LXD runs safe containers. This is achieved mostly through the use of user namespaces which make it possible to run containers unprivileged, greatly limiting the attack surface.
User namespaces work by mapping a set of uids and gids on the host to a set of uids and gids in the container.
For example, we can define that the host uids and gids from 100000 to 165535 may be used by LXD and should be mapped to uid/gid 0 through 65535 in the container.
As a result a process running as uid 0 in the container will actually be running as uid 100000.
Allocations should always be of at least 65536 uids and gids to cover the POSIX range including root (0) and nobody (65534).
User namespaces require a kernel >= 3.12, LXD will start even on older kernels but will refuse to start containers.
On most hosts, LXD will check /etc/subuid
and /etc/subgid
for
allocations for the "lxd" user and on first start, set the default
profile to use the first 65536 uids and gids from that range.
If the range is shorter than 65536 (which includes no range at all), then LXD will fail to create or start any container until this is corrected.
If some but not all of /etc/subuid
, /etc/subgid
, newuidmap
(path lookup)
and newgidmap
(path lookup) can be found on the system, LXD will fail
the startup of any container until this is corrected as this shows a
broken shadow setup.
If none of those files can be found, then LXD will assume a 1000000000 uid/gid range starting at a base uid/gid of 1000000.

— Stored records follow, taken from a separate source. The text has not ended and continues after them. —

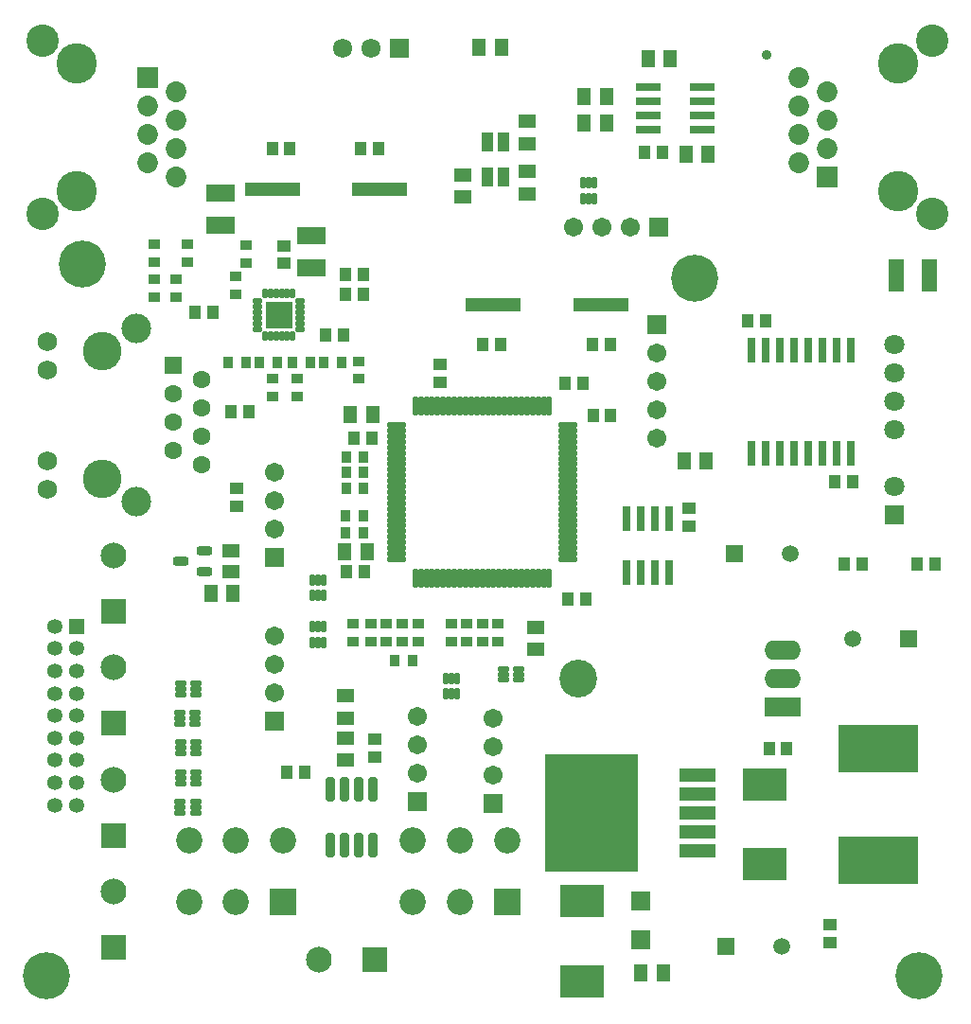
<source format=gts>
G04*
G04 #@! TF.GenerationSoftware,Altium Limited,Altium Designer,20.0.13 (296)*
G04*
G04 Layer_Color=8388736*
%FSLAX44Y44*%
%MOMM*%
G71*
G01*
G75*
%ADD49R,1.2032X1.0032*%
%ADD50R,1.0032X1.2032*%
%ADD51R,1.5200X1.2200*%
%ADD52R,1.6032X1.2032*%
%ADD53R,0.8200X1.0200*%
%ADD54R,1.0200X0.8200*%
%ADD55R,2.3200X0.7200*%
%ADD56R,1.2032X1.6032*%
G04:AMPARAMS|DCode=57|XSize=2.1732mm|YSize=0.8032mm|CornerRadius=0.1766mm|HoleSize=0mm|Usage=FLASHONLY|Rotation=90.000|XOffset=0mm|YOffset=0mm|HoleType=Round|Shape=RoundedRectangle|*
%AMROUNDEDRECTD57*
21,1,2.1732,0.4500,0,0,90.0*
21,1,1.8200,0.8032,0,0,90.0*
1,1,0.3532,0.2250,0.9100*
1,1,0.3532,0.2250,-0.9100*
1,1,0.3532,-0.2250,-0.9100*
1,1,0.3532,-0.2250,0.9100*
%
%ADD57ROUNDEDRECTD57*%
%ADD58R,4.9200X1.2200*%
%ADD59R,2.5200X1.6200*%
G04:AMPARAMS|DCode=60|XSize=0.4832mm|YSize=0.8932mm|CornerRadius=0.1716mm|HoleSize=0mm|Usage=FLASHONLY|Rotation=180.000|XOffset=0mm|YOffset=0mm|HoleType=Round|Shape=RoundedRectangle|*
%AMROUNDEDRECTD60*
21,1,0.4832,0.5500,0,0,180.0*
21,1,0.1400,0.8932,0,0,180.0*
1,1,0.3432,-0.0700,0.2750*
1,1,0.3432,0.0700,0.2750*
1,1,0.3432,0.0700,-0.2750*
1,1,0.3432,-0.0700,-0.2750*
%
%ADD60ROUNDEDRECTD60*%
G04:AMPARAMS|DCode=61|XSize=0.4832mm|YSize=0.8932mm|CornerRadius=0.1716mm|HoleSize=0mm|Usage=FLASHONLY|Rotation=270.000|XOffset=0mm|YOffset=0mm|HoleType=Round|Shape=RoundedRectangle|*
%AMROUNDEDRECTD61*
21,1,0.4832,0.5500,0,0,270.0*
21,1,0.1400,0.8932,0,0,270.0*
1,1,0.3432,-0.2750,-0.0700*
1,1,0.3432,-0.2750,0.0700*
1,1,0.3432,0.2750,0.0700*
1,1,0.3432,0.2750,-0.0700*
%
%ADD61ROUNDEDRECTD61*%
%ADD62R,2.4892X2.4892*%
%ADD63R,0.7200X2.3200*%
%ADD64R,1.1032X1.7032*%
%ADD65R,1.2200X1.5200*%
G04:AMPARAMS|DCode=66|XSize=0.9532mm|YSize=0.5532mm|CornerRadius=0.1156mm|HoleSize=0mm|Usage=FLASHONLY|Rotation=0.000|XOffset=0mm|YOffset=0mm|HoleType=Round|Shape=RoundedRectangle|*
%AMROUNDEDRECTD66*
21,1,0.9532,0.3220,0,0,0.0*
21,1,0.7220,0.5532,0,0,0.0*
1,1,0.2312,0.3610,-0.1610*
1,1,0.2312,-0.3610,-0.1610*
1,1,0.2312,-0.3610,0.1610*
1,1,0.2312,0.3610,0.1610*
%
%ADD66ROUNDEDRECTD66*%
G04:AMPARAMS|DCode=67|XSize=0.9532mm|YSize=0.5532mm|CornerRadius=0.1156mm|HoleSize=0mm|Usage=FLASHONLY|Rotation=270.000|XOffset=0mm|YOffset=0mm|HoleType=Round|Shape=RoundedRectangle|*
%AMROUNDEDRECTD67*
21,1,0.9532,0.3220,0,0,270.0*
21,1,0.7220,0.5532,0,0,270.0*
1,1,0.2312,-0.1610,-0.3610*
1,1,0.2312,-0.1610,0.3610*
1,1,0.2312,0.1610,0.3610*
1,1,0.2312,0.1610,-0.3610*
%
%ADD67ROUNDEDRECTD67*%
%ADD68R,1.3532X2.9032*%
%ADD69R,3.3200X1.1700*%
%ADD70R,8.4200X10.5700*%
%ADD71R,4.0132X2.9972*%
%ADD72R,7.2032X4.2032*%
%ADD73R,1.7032X1.7032*%
%ADD74R,0.8032X2.2632*%
G04:AMPARAMS|DCode=75|XSize=1.7632mm|YSize=0.4832mm|CornerRadius=0.1366mm|HoleSize=0mm|Usage=FLASHONLY|Rotation=270.000|XOffset=0mm|YOffset=0mm|HoleType=Round|Shape=RoundedRectangle|*
%AMROUNDEDRECTD75*
21,1,1.7632,0.2100,0,0,270.0*
21,1,1.4900,0.4832,0,0,270.0*
1,1,0.2732,-0.1050,-0.7450*
1,1,0.2732,-0.1050,0.7450*
1,1,0.2732,0.1050,0.7450*
1,1,0.2732,0.1050,-0.7450*
%
%ADD75ROUNDEDRECTD75*%
G04:AMPARAMS|DCode=76|XSize=1.7632mm|YSize=0.4832mm|CornerRadius=0.1366mm|HoleSize=0mm|Usage=FLASHONLY|Rotation=0.000|XOffset=0mm|YOffset=0mm|HoleType=Round|Shape=RoundedRectangle|*
%AMROUNDEDRECTD76*
21,1,1.7632,0.2100,0,0,0.0*
21,1,1.4900,0.4832,0,0,0.0*
1,1,0.2732,0.7450,-0.1050*
1,1,0.2732,-0.7450,-0.1050*
1,1,0.2732,-0.7450,0.1050*
1,1,0.2732,0.7450,0.1050*
%
%ADD76ROUNDEDRECTD76*%
G04:AMPARAMS|DCode=77|XSize=1.4332mm|YSize=0.7932mm|CornerRadius=0.2491mm|HoleSize=0mm|Usage=FLASHONLY|Rotation=180.000|XOffset=0mm|YOffset=0mm|HoleType=Round|Shape=RoundedRectangle|*
%AMROUNDEDRECTD77*
21,1,1.4332,0.2950,0,0,180.0*
21,1,0.9350,0.7932,0,0,180.0*
1,1,0.4982,-0.4675,0.1475*
1,1,0.4982,0.4675,0.1475*
1,1,0.4982,0.4675,-0.1475*
1,1,0.4982,-0.4675,-0.1475*
%
%ADD77ROUNDEDRECTD77*%
%ADD78C,4.2032*%
%ADD79C,2.9032*%
%ADD80C,1.8532*%
%ADD81R,1.8532X1.8532*%
%ADD82C,3.6032*%
%ADD83C,3.4532*%
%ADD84C,2.6482*%
%ADD85C,1.7332*%
%ADD86C,1.6012*%
%ADD87R,1.6012X1.6012*%
%ADD88R,3.2512X1.7272*%
%ADD89O,3.2512X1.7272*%
%ADD90C,3.3782*%
%ADD91C,1.7032*%
%ADD92C,1.5200*%
%ADD93R,1.5200X1.5200*%
%ADD94C,2.3032*%
%ADD95R,2.3032X2.3032*%
%ADD96C,2.3532*%
%ADD97R,2.3532X2.3532*%
%ADD98R,2.3032X2.3032*%
%ADD99R,1.8032X1.8032*%
%ADD100C,1.8032*%
%ADD101C,1.3532*%
%ADD102R,1.3532X1.3532*%
%ADD103C,1.7200*%
%ADD104R,1.7200X1.7200*%
%ADD105R,1.7032X1.7032*%
%ADD106C,0.9032*%
D49*
X726500Y59250D02*
D03*
Y75250D02*
D03*
X195750Y465500D02*
D03*
Y449500D02*
D03*
X319000Y225000D02*
D03*
Y241000D02*
D03*
X599750Y447750D02*
D03*
Y431750D02*
D03*
X377250Y560750D02*
D03*
Y576750D02*
D03*
X238000Y682750D02*
D03*
Y666750D02*
D03*
D50*
X322750Y769500D02*
D03*
X306750D02*
D03*
X227250Y769250D02*
D03*
X243250D02*
D03*
X206750Y534500D02*
D03*
X190750D02*
D03*
X820000Y397487D02*
D03*
X804000D02*
D03*
X671750Y232500D02*
D03*
X687750D02*
D03*
X739000Y397500D02*
D03*
X755000D02*
D03*
X730500Y471750D02*
D03*
X746500D02*
D03*
X576250Y766500D02*
D03*
X560250D02*
D03*
X668750Y615250D02*
D03*
X652750D02*
D03*
X240750Y212000D02*
D03*
X256750D02*
D03*
X292500Y639500D02*
D03*
X308500D02*
D03*
X292750Y657250D02*
D03*
X308750D02*
D03*
X275250Y602500D02*
D03*
X291250D02*
D03*
X505250Y559750D02*
D03*
X489250D02*
D03*
X514250Y530500D02*
D03*
X530250D02*
D03*
X491500Y366750D02*
D03*
X507500D02*
D03*
X316750Y510750D02*
D03*
X300750D02*
D03*
X310000Y391250D02*
D03*
X294000D02*
D03*
X514000Y594250D02*
D03*
X530000D02*
D03*
X431750D02*
D03*
X415750D02*
D03*
X158000Y623250D02*
D03*
X174000D02*
D03*
D51*
X190000Y390750D02*
D03*
Y409750D02*
D03*
D52*
X462750Y321500D02*
D03*
Y341500D02*
D03*
X292750Y280000D02*
D03*
Y260000D02*
D03*
Y222250D02*
D03*
Y242250D02*
D03*
X398000Y746250D02*
D03*
Y726250D02*
D03*
X455500Y749250D02*
D03*
Y729250D02*
D03*
Y773750D02*
D03*
Y793750D02*
D03*
D53*
X352750Y311750D02*
D03*
X336750D02*
D03*
X309000Y441000D02*
D03*
X293000D02*
D03*
X308750Y426000D02*
D03*
X292750D02*
D03*
X309250Y493750D02*
D03*
X293250D02*
D03*
X309250Y465500D02*
D03*
X293250D02*
D03*
X309250Y479750D02*
D03*
X293250D02*
D03*
X232000Y578250D02*
D03*
X216000D02*
D03*
X187750D02*
D03*
X203750D02*
D03*
X289500D02*
D03*
X273500D02*
D03*
X245250D02*
D03*
X261250D02*
D03*
D54*
X299250Y344750D02*
D03*
Y328750D02*
D03*
X204000Y683500D02*
D03*
Y667500D02*
D03*
X304500Y579500D02*
D03*
Y563500D02*
D03*
X194750Y655500D02*
D03*
Y639500D02*
D03*
X151250Y684250D02*
D03*
Y668250D02*
D03*
X141500Y652500D02*
D03*
Y636500D02*
D03*
X122000Y668250D02*
D03*
Y684250D02*
D03*
X121750Y636500D02*
D03*
Y652500D02*
D03*
X387250Y344750D02*
D03*
Y328750D02*
D03*
X401435Y344750D02*
D03*
Y328750D02*
D03*
X315500Y344750D02*
D03*
Y328750D02*
D03*
X329500Y344750D02*
D03*
Y328750D02*
D03*
X343750Y344750D02*
D03*
Y328750D02*
D03*
X358250Y344750D02*
D03*
Y328750D02*
D03*
X415500Y344750D02*
D03*
Y328750D02*
D03*
X429500Y344750D02*
D03*
Y328750D02*
D03*
X249500Y547750D02*
D03*
Y563750D02*
D03*
X228000Y547750D02*
D03*
Y563750D02*
D03*
D55*
X611750Y786700D02*
D03*
Y799400D02*
D03*
Y812100D02*
D03*
Y824800D02*
D03*
X563750Y786700D02*
D03*
Y799400D02*
D03*
Y812100D02*
D03*
Y824800D02*
D03*
D56*
X597250Y764500D02*
D03*
X617250D02*
D03*
X297000Y531500D02*
D03*
X317000D02*
D03*
X312000Y408500D02*
D03*
X292000D02*
D03*
X557250Y31750D02*
D03*
X577250D02*
D03*
X506250Y816000D02*
D03*
X526250D02*
D03*
X506250Y792500D02*
D03*
X526250D02*
D03*
X432250Y860500D02*
D03*
X412250D02*
D03*
X563500Y850000D02*
D03*
X583500D02*
D03*
X615750Y490500D02*
D03*
X595750D02*
D03*
D57*
X279450Y146500D02*
D03*
X292150D02*
D03*
X304850D02*
D03*
X317550D02*
D03*
Y196000D02*
D03*
X304850D02*
D03*
X292150D02*
D03*
X279450D02*
D03*
D58*
X227250Y733000D02*
D03*
X323250D02*
D03*
X425000Y630250D02*
D03*
X521000D02*
D03*
D59*
X180750Y729750D02*
D03*
Y700750D02*
D03*
X262250Y692000D02*
D03*
Y663000D02*
D03*
D60*
X220750Y601800D02*
D03*
X225750D02*
D03*
X245750D02*
D03*
X240750D02*
D03*
X230750D02*
D03*
X235750D02*
D03*
Y639700D02*
D03*
X230750D02*
D03*
X240750D02*
D03*
X245750D02*
D03*
X225750D02*
D03*
X220750D02*
D03*
D61*
X214300Y608250D02*
D03*
Y613250D02*
D03*
Y633250D02*
D03*
Y628250D02*
D03*
Y618250D02*
D03*
Y623250D02*
D03*
X252200Y608250D02*
D03*
Y613250D02*
D03*
Y633250D02*
D03*
Y628250D02*
D03*
Y618250D02*
D03*
Y623250D02*
D03*
D62*
X233250Y620750D02*
D03*
D63*
X543950Y390250D02*
D03*
X556650D02*
D03*
X569350D02*
D03*
X582050D02*
D03*
X543950Y438250D02*
D03*
X556650D02*
D03*
X569350D02*
D03*
X582050D02*
D03*
D64*
X420000Y744500D02*
D03*
X434000D02*
D03*
Y775500D02*
D03*
X420000D02*
D03*
D65*
X172750Y371250D02*
D03*
X191750D02*
D03*
D66*
X434100Y304250D02*
D03*
Y299250D02*
D03*
Y294250D02*
D03*
X447900D02*
D03*
Y299250D02*
D03*
Y304250D02*
D03*
X158900Y281000D02*
D03*
Y286000D02*
D03*
Y291000D02*
D03*
X145100D02*
D03*
Y286000D02*
D03*
Y281000D02*
D03*
X158650Y175000D02*
D03*
Y180000D02*
D03*
Y185000D02*
D03*
X144850D02*
D03*
Y180000D02*
D03*
Y175000D02*
D03*
X158400Y254750D02*
D03*
Y259750D02*
D03*
Y264750D02*
D03*
X144600D02*
D03*
Y259750D02*
D03*
Y254750D02*
D03*
X159150Y201750D02*
D03*
Y206750D02*
D03*
Y211750D02*
D03*
X145350D02*
D03*
Y206750D02*
D03*
Y201750D02*
D03*
X158900Y228500D02*
D03*
Y233500D02*
D03*
Y238500D02*
D03*
X145100D02*
D03*
Y233500D02*
D03*
Y228500D02*
D03*
D67*
X392500Y295400D02*
D03*
X387500D02*
D03*
X382500D02*
D03*
Y281600D02*
D03*
X387500D02*
D03*
X392500D02*
D03*
X263250Y369750D02*
D03*
X268250D02*
D03*
X273250D02*
D03*
Y383550D02*
D03*
X268250D02*
D03*
X263250D02*
D03*
X515750Y738750D02*
D03*
X510750D02*
D03*
X505750D02*
D03*
Y724950D02*
D03*
X510750D02*
D03*
X515750D02*
D03*
X273000Y341650D02*
D03*
X268000D02*
D03*
X263000D02*
D03*
Y327850D02*
D03*
X268000D02*
D03*
X273000D02*
D03*
D68*
X785250Y656000D02*
D03*
X815250D02*
D03*
D69*
X607500Y141500D02*
D03*
Y158500D02*
D03*
Y175500D02*
D03*
Y192500D02*
D03*
Y209500D02*
D03*
D70*
X513000Y175500D02*
D03*
D71*
X668000Y129315D02*
D03*
Y200685D02*
D03*
X504500Y96185D02*
D03*
Y24815D02*
D03*
D72*
X769750Y232750D02*
D03*
Y132750D02*
D03*
D73*
X557000Y61750D02*
D03*
Y96750D02*
D03*
X424500Y183950D02*
D03*
X357000Y185100D02*
D03*
X229250Y403950D02*
D03*
Y257300D02*
D03*
X571000Y611900D02*
D03*
D74*
X656050Y589650D02*
D03*
X668750D02*
D03*
X681450D02*
D03*
X694150D02*
D03*
X706850D02*
D03*
X719550D02*
D03*
X732250D02*
D03*
X744950D02*
D03*
Y496850D02*
D03*
X732250D02*
D03*
X719550D02*
D03*
X706850D02*
D03*
X694150D02*
D03*
X681450D02*
D03*
X668750D02*
D03*
X656050D02*
D03*
D75*
X475250Y385450D02*
D03*
X470250D02*
D03*
X465250D02*
D03*
X460250D02*
D03*
X455250D02*
D03*
X450250D02*
D03*
X445250D02*
D03*
X440250D02*
D03*
X435250D02*
D03*
X430250D02*
D03*
X425250D02*
D03*
X420250D02*
D03*
X415250D02*
D03*
X410250D02*
D03*
X405250D02*
D03*
X400250D02*
D03*
X395250D02*
D03*
X390250D02*
D03*
X385250D02*
D03*
X380250D02*
D03*
X375250D02*
D03*
X370250D02*
D03*
X365250D02*
D03*
X360250D02*
D03*
X355250D02*
D03*
Y539050D02*
D03*
X360250D02*
D03*
X365250D02*
D03*
X370250D02*
D03*
X375250D02*
D03*
X380250D02*
D03*
X385250D02*
D03*
X390250D02*
D03*
X395250D02*
D03*
X400250D02*
D03*
X405250D02*
D03*
X410250D02*
D03*
X415250D02*
D03*
X420250D02*
D03*
X425250D02*
D03*
X430250D02*
D03*
X435250D02*
D03*
X440250D02*
D03*
X445250D02*
D03*
X450250D02*
D03*
X455250D02*
D03*
X460250D02*
D03*
X465250D02*
D03*
X470250D02*
D03*
X475250D02*
D03*
D76*
X492050Y522250D02*
D03*
Y517250D02*
D03*
Y512250D02*
D03*
Y507250D02*
D03*
Y502250D02*
D03*
Y497250D02*
D03*
Y492250D02*
D03*
Y487250D02*
D03*
Y482250D02*
D03*
Y477250D02*
D03*
Y472250D02*
D03*
Y467250D02*
D03*
Y462250D02*
D03*
Y457250D02*
D03*
Y452250D02*
D03*
Y447250D02*
D03*
Y442250D02*
D03*
Y437250D02*
D03*
Y432250D02*
D03*
Y427250D02*
D03*
Y422250D02*
D03*
Y417250D02*
D03*
Y412250D02*
D03*
Y407250D02*
D03*
Y402250D02*
D03*
X338450D02*
D03*
Y407250D02*
D03*
Y412250D02*
D03*
Y417250D02*
D03*
Y422250D02*
D03*
Y427250D02*
D03*
Y432250D02*
D03*
Y437250D02*
D03*
Y442250D02*
D03*
Y447250D02*
D03*
Y452250D02*
D03*
Y457250D02*
D03*
Y462250D02*
D03*
Y467250D02*
D03*
Y472250D02*
D03*
Y477250D02*
D03*
Y482250D02*
D03*
Y487250D02*
D03*
Y492250D02*
D03*
Y497250D02*
D03*
Y502250D02*
D03*
Y507250D02*
D03*
Y512250D02*
D03*
Y517250D02*
D03*
Y522250D02*
D03*
D77*
X145650Y400500D02*
D03*
X166850Y410000D02*
D03*
Y391000D02*
D03*
D78*
X57750Y666500D02*
D03*
X605000Y654000D02*
D03*
X805500Y29250D02*
D03*
X25500D02*
D03*
D79*
X22000Y711000D02*
D03*
Y866000D02*
D03*
X817500D02*
D03*
Y711000D02*
D03*
D80*
X141400Y744050D02*
D03*
X116000Y756750D02*
D03*
X141400Y769450D02*
D03*
X116000Y782150D02*
D03*
X141400Y794850D02*
D03*
X116000Y807550D02*
D03*
X141400Y820250D02*
D03*
X698100Y832950D02*
D03*
X723500Y820250D02*
D03*
X698100Y807550D02*
D03*
X723500Y794850D02*
D03*
X698100Y782150D02*
D03*
X723500Y769450D02*
D03*
X698100Y756750D02*
D03*
D81*
X116000Y832950D02*
D03*
X723500Y744050D02*
D03*
D82*
X52500Y731350D02*
D03*
Y845650D02*
D03*
X787000D02*
D03*
Y731350D02*
D03*
D83*
X75000Y588150D02*
D03*
Y473850D02*
D03*
D84*
X105500Y453550D02*
D03*
Y608450D02*
D03*
D85*
X26000Y490150D02*
D03*
Y464750D02*
D03*
Y571850D02*
D03*
Y597250D02*
D03*
D86*
X163900Y486600D02*
D03*
X138500Y499300D02*
D03*
X163900Y512000D02*
D03*
X138500Y524700D02*
D03*
X163900Y537400D02*
D03*
X138500Y550100D02*
D03*
X163900Y562800D02*
D03*
D87*
X138500Y575500D02*
D03*
D88*
X683750Y269750D02*
D03*
D89*
Y295150D02*
D03*
Y320550D02*
D03*
D90*
X501250Y295150D02*
D03*
D91*
X424500Y209350D02*
D03*
Y234750D02*
D03*
Y260150D02*
D03*
X357000Y210500D02*
D03*
Y235900D02*
D03*
Y261300D02*
D03*
X229250Y480150D02*
D03*
Y454750D02*
D03*
Y429350D02*
D03*
Y333500D02*
D03*
Y308100D02*
D03*
Y282700D02*
D03*
X571000Y586500D02*
D03*
Y561100D02*
D03*
Y535700D02*
D03*
Y510300D02*
D03*
X496600Y699250D02*
D03*
X522000D02*
D03*
X547400D02*
D03*
D92*
X746500Y331000D02*
D03*
X691000Y407250D02*
D03*
X683250Y56000D02*
D03*
D93*
X796500Y331000D02*
D03*
X641000Y407250D02*
D03*
X633250Y56000D02*
D03*
D94*
X269000Y43750D02*
D03*
X85250Y405250D02*
D03*
Y305250D02*
D03*
Y205250D02*
D03*
Y105250D02*
D03*
D95*
X319000Y43750D02*
D03*
D96*
X152750Y150750D02*
D03*
Y95750D02*
D03*
X194750Y150750D02*
D03*
Y95750D02*
D03*
X236750Y150750D02*
D03*
X353250Y150750D02*
D03*
Y95750D02*
D03*
X395250Y150750D02*
D03*
Y95750D02*
D03*
X437250Y150750D02*
D03*
D97*
X236750Y95750D02*
D03*
X437250Y95750D02*
D03*
D98*
X85250Y355250D02*
D03*
Y255250D02*
D03*
Y155250D02*
D03*
Y55250D02*
D03*
D99*
X784000Y441550D02*
D03*
D100*
Y466950D02*
D03*
Y517750D02*
D03*
Y543150D02*
D03*
Y568550D02*
D03*
Y593950D02*
D03*
D101*
X32500Y342250D02*
D03*
Y322250D02*
D03*
X52500D02*
D03*
X32500Y302250D02*
D03*
X52500D02*
D03*
X32500Y282250D02*
D03*
X52500D02*
D03*
X32500Y262250D02*
D03*
X52500D02*
D03*
X32500Y242250D02*
D03*
X52500D02*
D03*
X32500Y222250D02*
D03*
X52500D02*
D03*
X32500Y202250D02*
D03*
X52500D02*
D03*
X32500Y182250D02*
D03*
X52500D02*
D03*
D102*
Y342250D02*
D03*
D103*
X290600Y859750D02*
D03*
X316000D02*
D03*
D104*
X341400D02*
D03*
D105*
X572800Y699250D02*
D03*
D106*
X669750Y853000D02*
D03*
M02*

</source>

This is the most common case and is usually the recommended setup when not running on a system which also hosts fully unprivileged containers (where the container runtime itself runs as a user).
The source map is sent when moving containers between hosts so that they can be remapped on the receiving host.
LXD supports using different idmaps per container, to further isolate
containers from each other. This is controlled with two per-container
configuration keys, security.idmap.isolated
and security.idmap.size
.
Containers with security.idmap.isolated
will have a unique id range computed
for them among the other containers with security.idmap.isolated
set (if none
is available, setting this key will simply fail).
Containers with security.idmap.size
set will have their id range set to this
size. Isolated containers without this property set default to a id range of
size 65536; this allows for POSIX compliance and a "nobody" user inside the
container.
To select a specific map, the security.idmap.base
key will let you
override the auto-detection mechanism and tell LXD what host uid/gid you
want to use as the base for the container.
These properties require a container reboot to take effect.
LXD also supports customizing bits of the idmap, e.g. to allow users to bind
mount parts of the host's filesystem into a container without the need for any
uid-shifting filesystem. The per-container configuration key for this is
raw.idmap
, and looks like:
both 1000 1000
uid 50-60 500-510
gid 100000-110000 10000-20000
The first line configures both the uid and gid 1000 on the host to map to uid 1000 inside the container (this can be used for example to bind mount a user's home directory into a container).
The second and third lines map only the uid or gid ranges into the container, respectively. The second entry per line is the source id, i.e. the id on the host, and the third entry is the range inside the container. These ranges must be the same size.
This property requires a container reboot to take effect.